=== Section Start ===

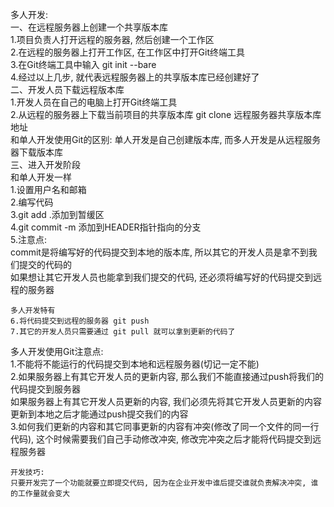 多人开发:  
一、在远程服务器上创建一个共享版本库  
    1.项目负责人打开远程的服务器, 然后创建一个工作区  
    2.在远程的服务器上打开工作区, 在工作区中打开Git终端工具  
    3.在Git终端工具中输入 git init --bare  
    4.经过以上几步, 就代表远程服务器上的共享版本库已经创建好了  
二、开发人员下载远程版本库  
    1.开发人员在自己的电脑上打开Git终端工具  
    2.从远程的服务器上下载当前项目的共享版本库  git clone 远程服务器共享版本库地址  
      和单人开发使用Git的区别: 单人开发是自己创建版本库, 而多人开发是从远程服务器下载版本库  
三、进入开发阶段  
    和单人开发一样  
    1.设置用户名和邮箱  
    2.编写代码  
    3.git add .添加到暂缓区  
    4.git commit -m 添加到HEADER指针指向的分支  
    5.注意点:    
    commit是将编写好的代码提交到本地的版本库, 所以其它的开发人员是拿不到我们提交的代码的    
    如果想让其它开发人员也能拿到我们提交的代码, 还必须将编写好的代码提交到远程的服务器    
  
    多人开发特有  
    6.将代码提交到远程的服务器 git push  
    7.其它的开发人员只需要通过 git pull 就可以拿到更新的代码了  

多人开发使用Git注意点:  
    1.不能将不能运行的代码提交到本地和远程服务器(切记一定不能)  
    2.如果服务器上有其它开发人员的更新内容, 那么我们不能直接通过push将我们的代码提交到服务器  
      如果服务器上有其它开发人员更新的内容, 我们必须先将其它开发人员更新的内容更新到本地之后才能通过push提交我们的内容  
    3.如何我们更新的内容和其它同事更新的内容有冲突(修改了同一个文件的同一行代码), 这个时候需要我们自己手动修改冲突, 修改完冲突之后才能将代码提交到远程服务器  
  
    开发技巧:  
    只要开发完了一个功能就要立即提交代码, 因为在企业开发中谁后提交谁就负责解决冲突, 谁的工作量就会变大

=== Section End ===

» What needs to be done
Set down the material above exactly as it reads, but not its pictures.

» Answer to this exercise
 多人开发:  
一、在远程服务器上创建一个共享版本库  
    1.项目负责人打开远程的服务器, 然后创建一个工作区  
    2.在远程的服务器上打开工作区, 在工作区中打开Git终端工具  
    3.在Git终端工具中输入 git init --bare  
    4.经过以上几步, 就代表远程服务器上的共享版本库已经创建好了  
二、开发人员下载远程版本库  
    1.开发人员在自己的电脑上打开Git终端工具  
    2.从远程的服务器上下载当前项目的共享版本库  git clone 远程服务器共享版本库地址  
      和单人开发使用Git的区别: 单人开发是自己创建版本库, 而多人开发是从远程服务器下载版本库  
三、进入开发阶段  
    和单人开发一样  
    1.设置用户名和邮箱  
    2.编写代码  
    3.git add .添加到暂缓区  
    4.git commit -m 添加到HEADER指针指向的分支  
    5.注意点:    
    commit是将编写好的代码提交到本地的版本库, 所以其它的开发人员是拿不到我们提交的代码的    
    如果想让其它开发人员也能拿到我们提交的代码, 还必须将编写好的代码提交到远程的服务器    
  
    多人开发特有  
    6.将代码提交到远程的服务器 git push  
    7.其它的开发人员只需要通过 git pull 就可以拿到更新的代码了  

多人开发使用Git注意点:  
    1.不能将不能运行的代码提交到本地和远程服务器(切记一定不能)  
    2.如果服务器上有其它开发人员的更新内容, 那么我们不能直接通过push将我们的代码提交到服务器  
      如果服务器上有其它开发人员更新的内容, 我们必须先将其它开发人员更新的内容更新到本地之后才能通过push提交我们的内容  
    3.如何我们更新的内容和其它同事更新的内容有冲突(修改了同一个文件的同一行代码), 这个时候需要我们自己手动修改冲突, 修改完冲突之后才能将代码提交到远程服务器  
  
    开发技巧:  
    只要开发完了一个功能就要立即提交代码, 因为在企业开发中谁后提交谁就负责解决冲突, 谁的工作量就会变大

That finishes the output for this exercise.